After a couple of hours, at about midnight, there was bleeding from the sites from which she had had blood taken, and around the IV infusion cannula. Her blood pressure appeared to be going down and her pulse rate up - the divergent lines called 'the jaws of death' by a previous colleague of mine.
While looking at the charts, I noticed that Heparin was still being infused along with the Alteplase, which I knew to be contraindicated. I asked the nurse if I could see the package insert for Alteplase: it was clear that the two drugs should not be given together. But it was too late: the Alteplase was finished and she would have been restarted on Heparin in any case.
The almost accidental discovery of a PE and this dangerous error in prescribing combined to deeply undermine my confidence in the doctors.
Recovery came in the small hours of the morning: pulse started to fall, blood pressure later started to rise, and colour came back to her skin. The first experimental use of Alteplase in pregnancy had passed without disaster.
Now she was feeling better, her chest pain was bothering her more. Some time later a nurse arrived with 'tablets for the pain'. I roused my tired brain and was shocked to see a particular non-steroidal anti-inflammatory (NSAID) drug belonging to a class that reduces blood platelet stickiness. All NSAIDS can lead to gastric ulcers and potential bleeding, especially in stressed ICU patients.

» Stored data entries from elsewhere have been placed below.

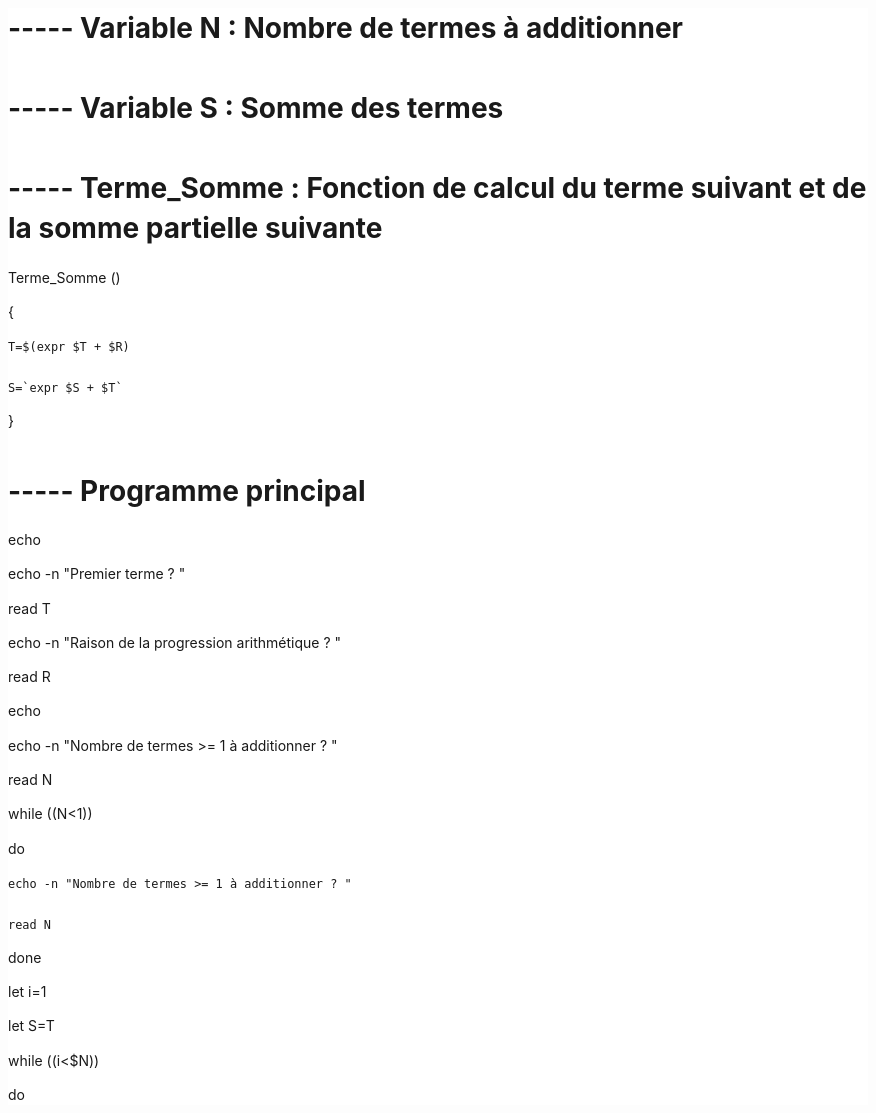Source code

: # ----- Variable N : Nombre de termes à additionner

# ----- Variable S : Somme des termes



# ----- Terme_Somme : Fonction de calcul du terme suivant et de la somme partielle suivante



Terme_Somme ()

{

	T=$(expr $T + $R)

	S=`expr $S + $T`

}



# ----- Programme principal



echo

echo -n "Premier terme ? "

read T

echo -n "Raison de la progression arithmétique ? "

read R

echo

echo -n "Nombre de termes >= 1 à additionner ? "

read N

while ((N<1))

do

	echo -n "Nombre de termes >= 1 à additionner ? "

	read N

done

let i=1

let S=T

while ((i<$N))

do
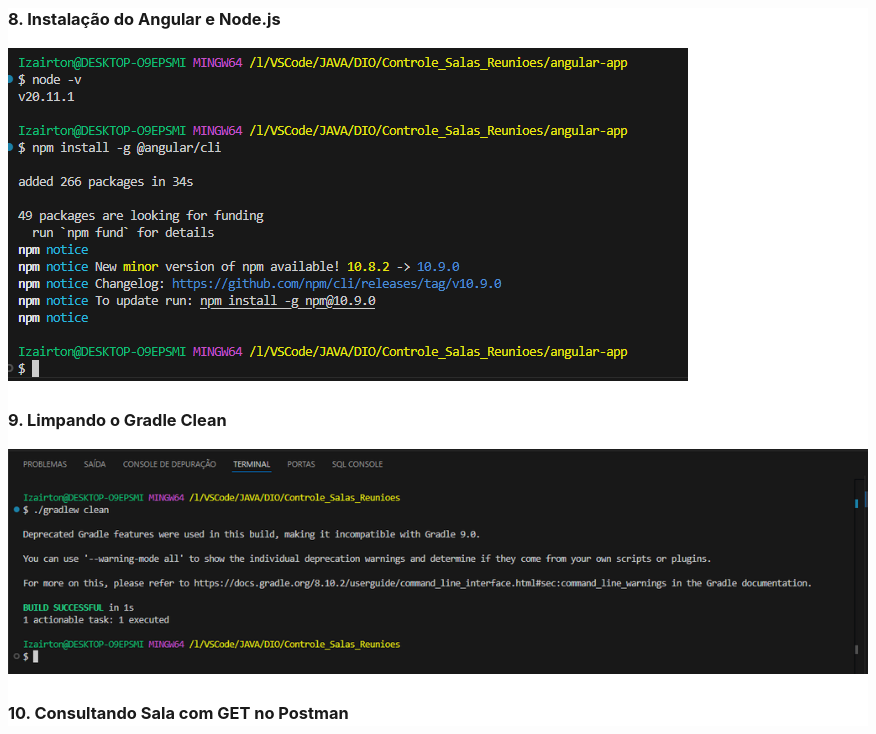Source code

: ### 8. Instalação do Angular e Node.js

![Instalação Angular Node](./images/Instalacao_Angular_Node.PNG)

### 9. Limpando o Gradle Clean

![Limpando gradlew.clean](./images/Limpando_gradlew.clean.PNG)

### 10. Consultando Sala com GET no Postman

NSAIDS were absolutely contraindicated in this situation.
Monica's analgesia was postponed while a frosty and indignant cardiologist quizzed me about my right to interfere with what he regarded as their 'routine' treatment, resisting my apologetic observation that there were written warnings about combining the drugs. He later criticised me for making the patient anxious and explained my lack of judgement with reference to the traumatic night I had spent at my daughter's bedside.
Without comment, he prescribed a more suitable painkiller and Monica was then further troubled by her uncertainty about whom to trust. The cardiologist had given her the impression that he changed drugs to humour me. I was able to find and show her the relevant manufacturers' leaflets which confirmed my view. But that did nothing for Monica's confidence in the medical team on whom she was going to have to rely for therapeutic guidance and decisions during the rest of her vulnerable pregnancy.
A bright and memorable spot in this dark tale, was the kindness, proficiency, compassion and attentiveness of the nurse who settled Monica into the ICU at that particularly alarming stage of events.
Questions
- What questions about clinical practice in this story do you feel need discussion? What was done badly? What was done well? What should have been done differently?
- What aspects of communication in this story give rise to concern? How were the issues of risk and telling the truth dealt with?
- How could the relationship with the patient's expert father (and mother, as it was in real life) have been conducted more positively and professionally?
- How would you characterise the behaviour and attitudes of the medical staff in this case? What do you feel were some of the personal and professional failings, and what could be their causes?